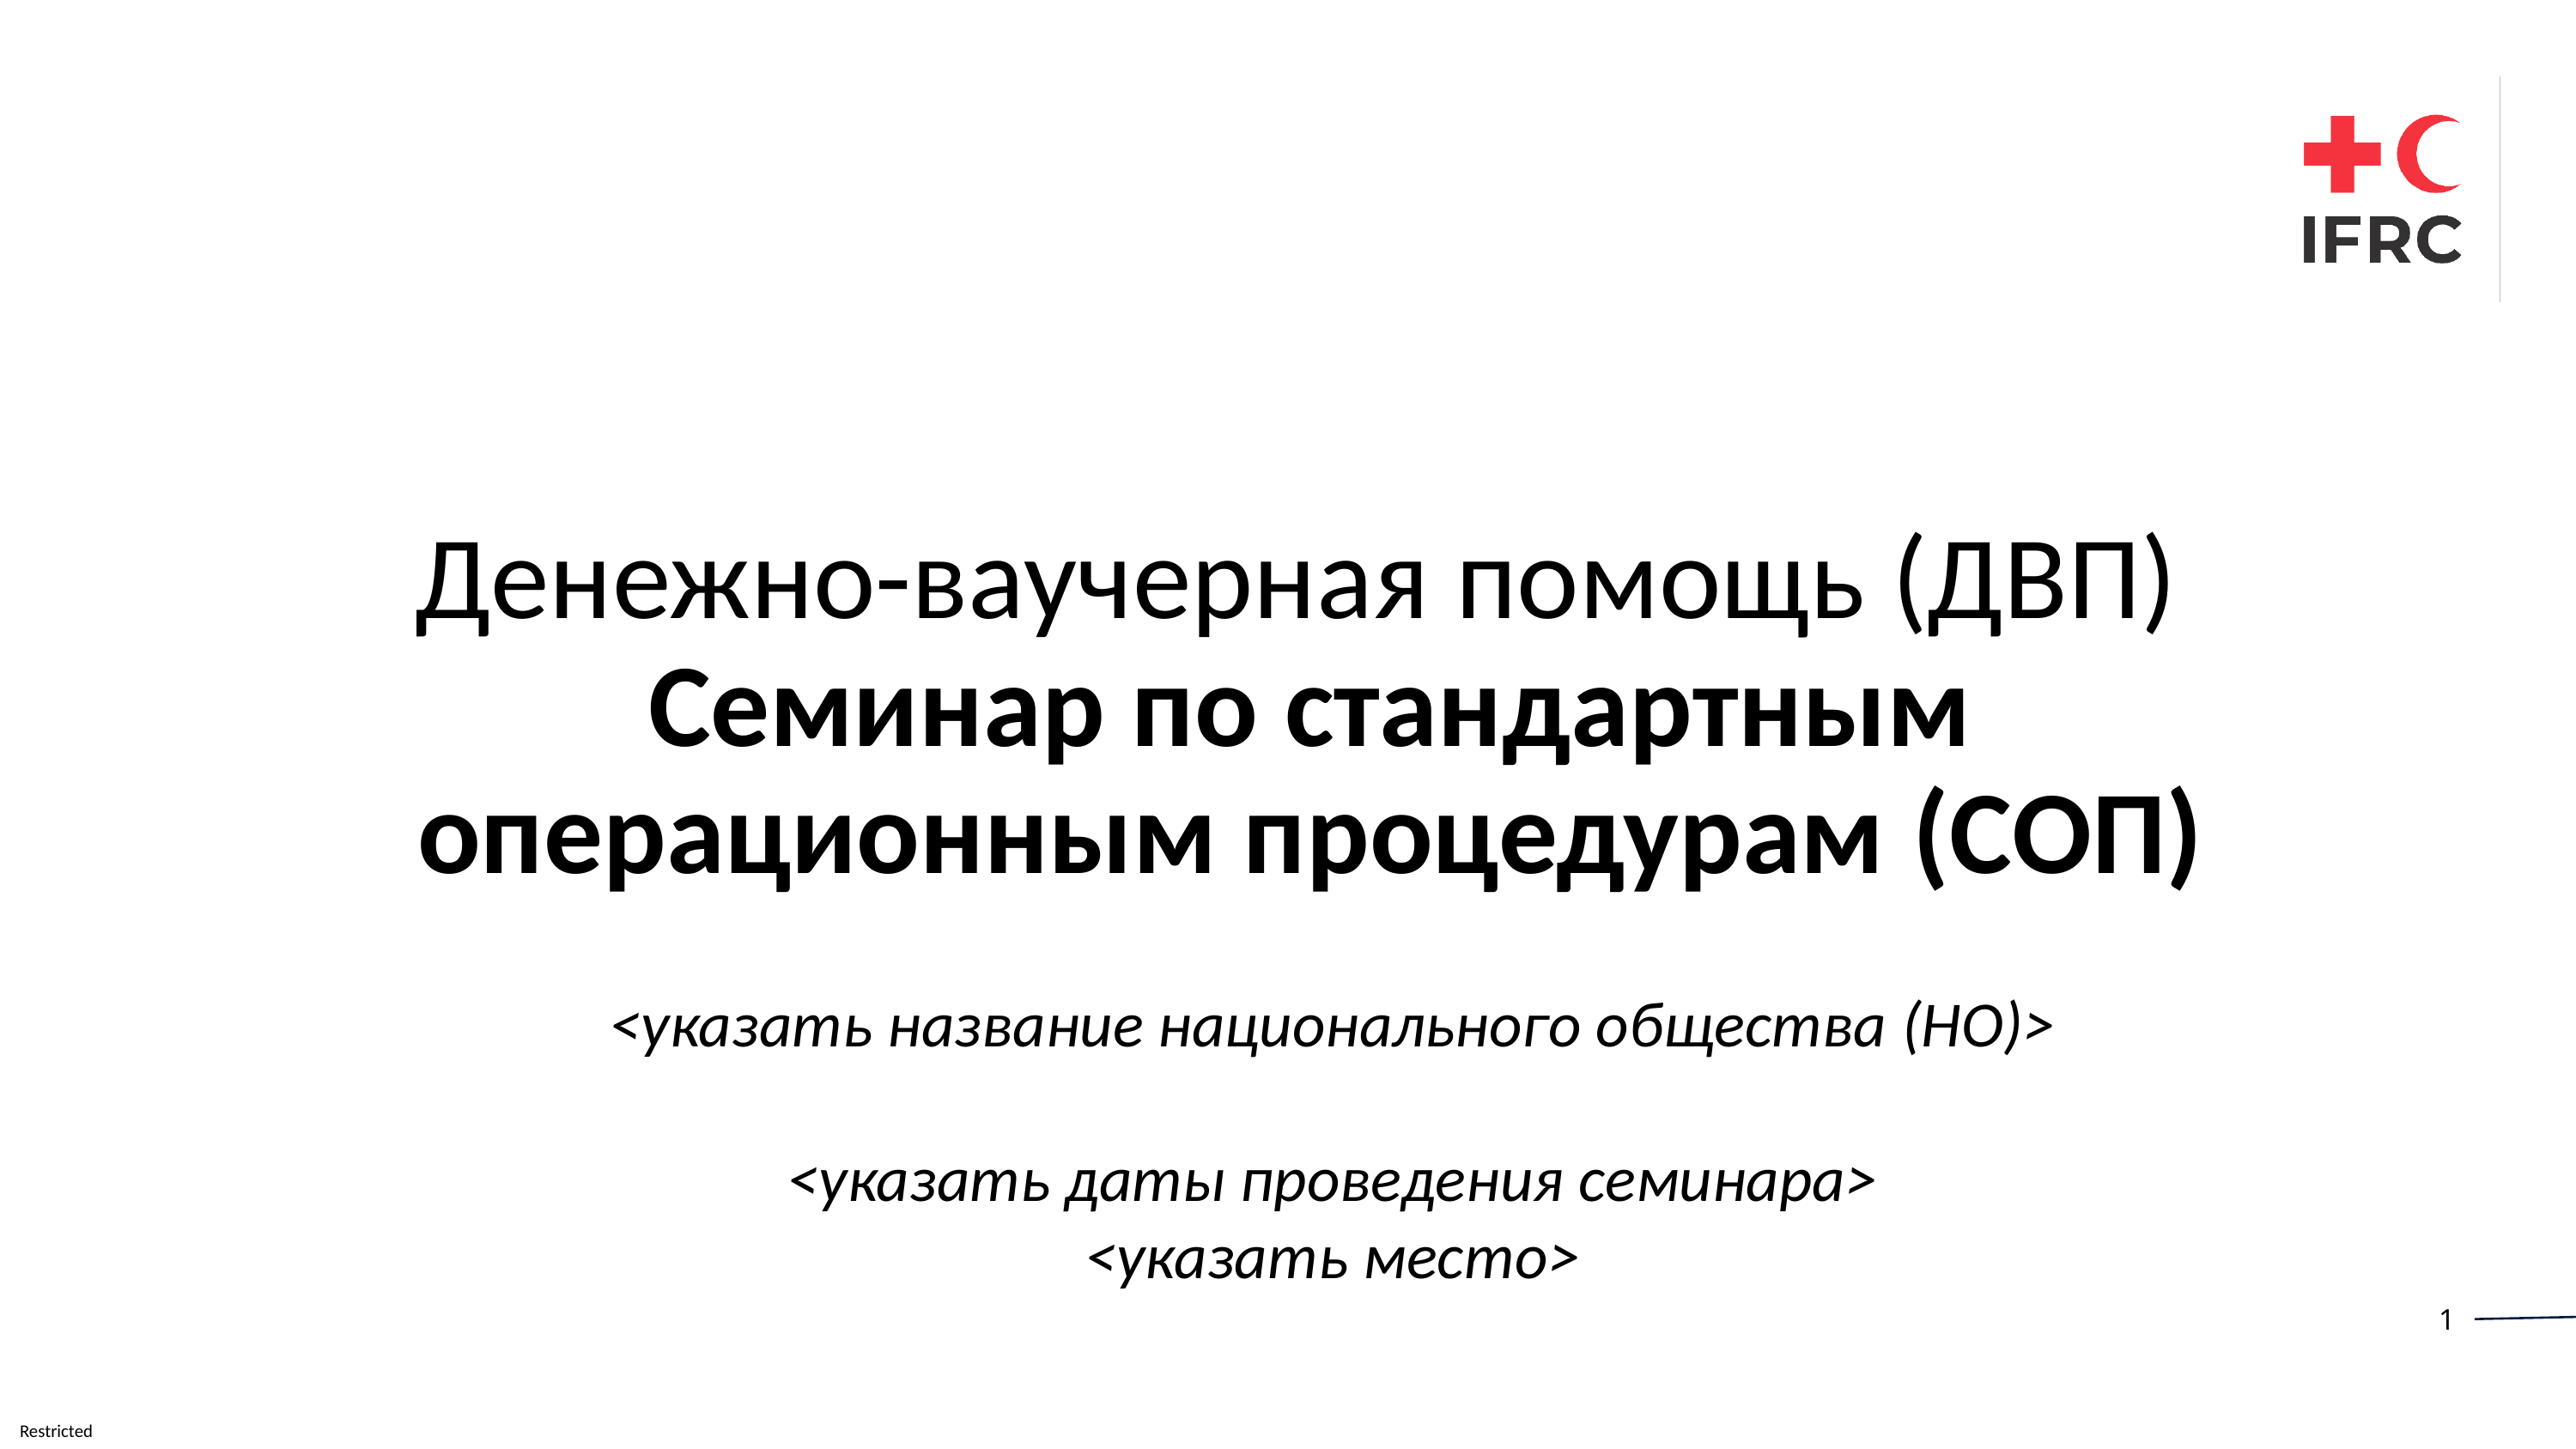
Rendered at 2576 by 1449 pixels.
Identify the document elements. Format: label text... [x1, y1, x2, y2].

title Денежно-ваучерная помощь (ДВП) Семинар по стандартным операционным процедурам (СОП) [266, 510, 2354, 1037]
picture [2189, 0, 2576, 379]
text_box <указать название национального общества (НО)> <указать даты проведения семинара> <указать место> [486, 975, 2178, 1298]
==
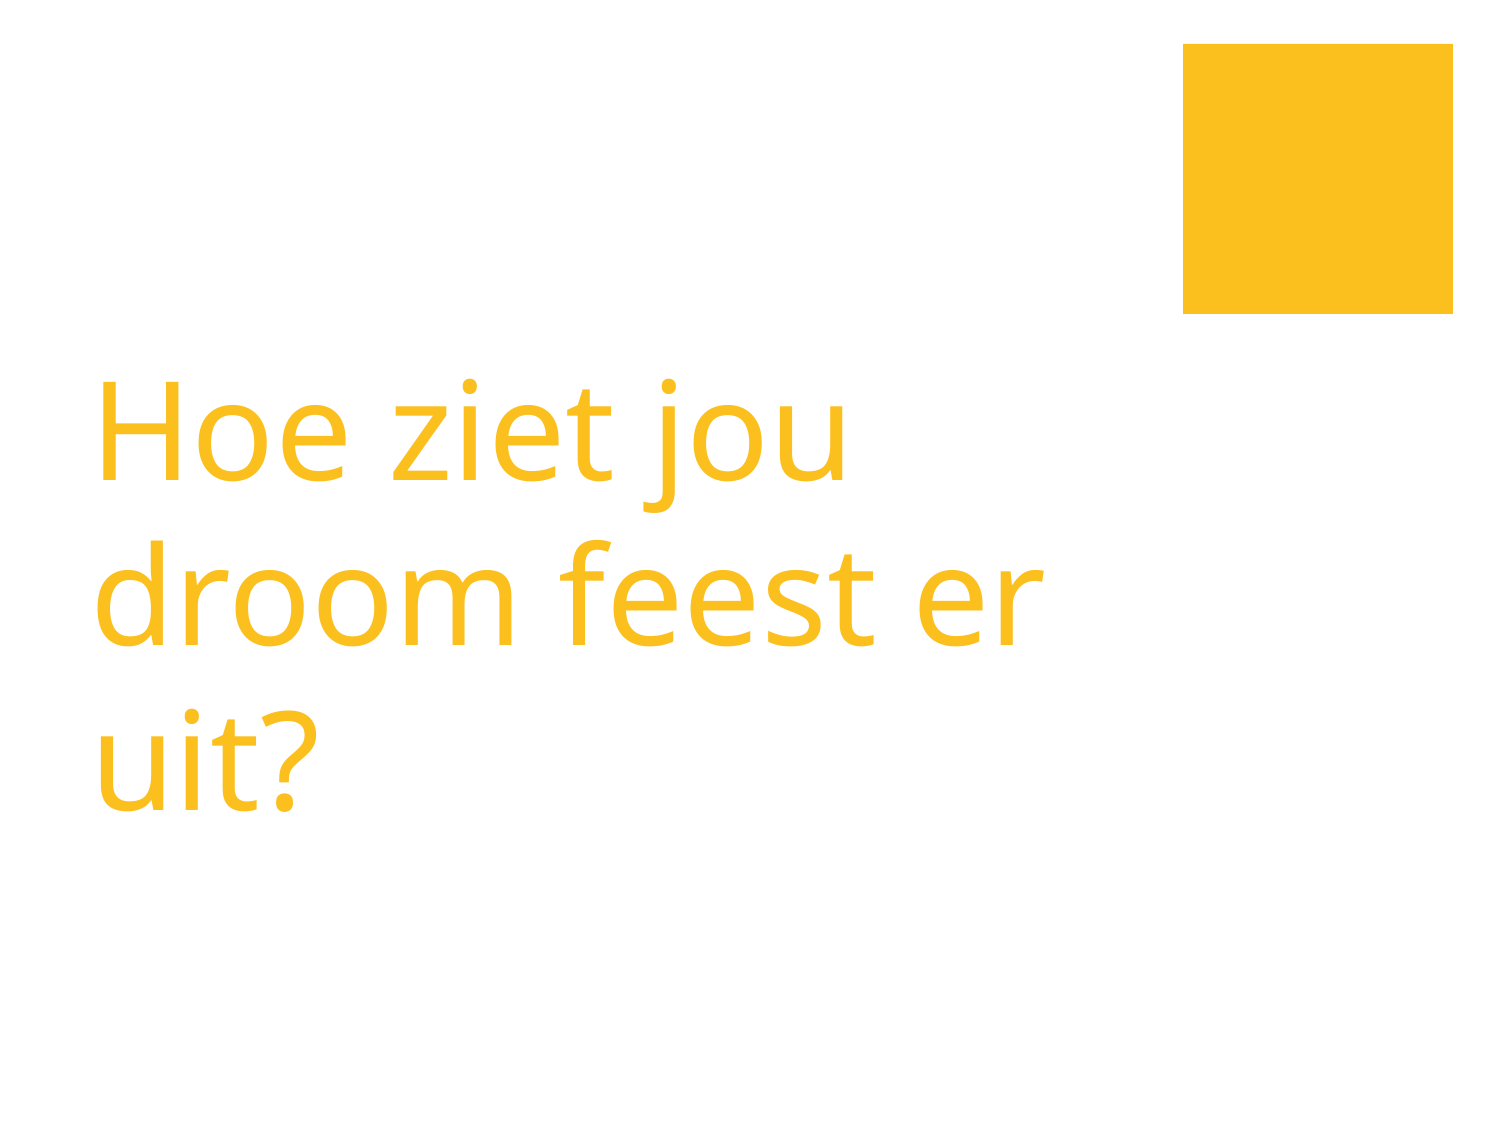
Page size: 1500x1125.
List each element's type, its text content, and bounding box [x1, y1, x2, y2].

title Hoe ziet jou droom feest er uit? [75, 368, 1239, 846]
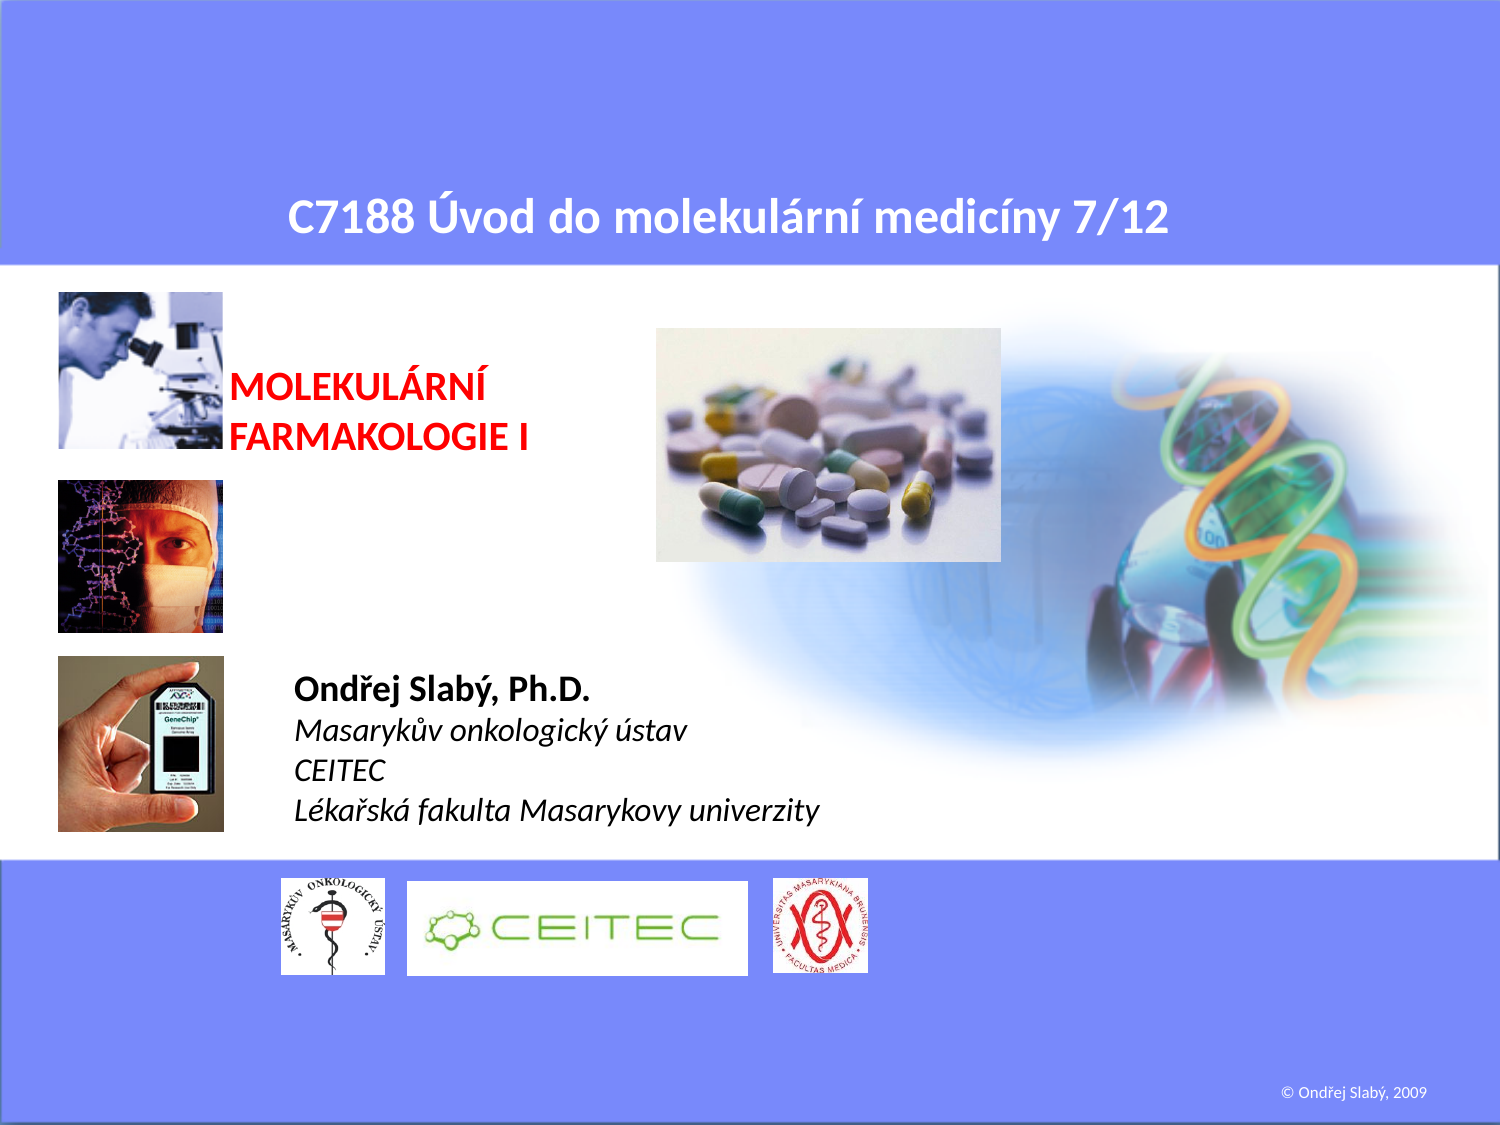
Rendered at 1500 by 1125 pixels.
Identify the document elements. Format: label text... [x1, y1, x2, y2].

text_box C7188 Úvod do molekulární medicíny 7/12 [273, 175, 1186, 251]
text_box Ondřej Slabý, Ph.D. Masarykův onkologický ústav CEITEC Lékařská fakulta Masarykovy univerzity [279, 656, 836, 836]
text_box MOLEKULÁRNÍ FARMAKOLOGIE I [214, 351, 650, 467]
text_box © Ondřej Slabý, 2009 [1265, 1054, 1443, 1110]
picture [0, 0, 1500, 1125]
--
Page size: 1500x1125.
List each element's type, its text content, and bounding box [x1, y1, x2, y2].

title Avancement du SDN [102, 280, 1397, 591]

▸ Exercise directions: A single number is the answer here: the count of lines in the listing that hold the string "pixels".

▸ Response below: 2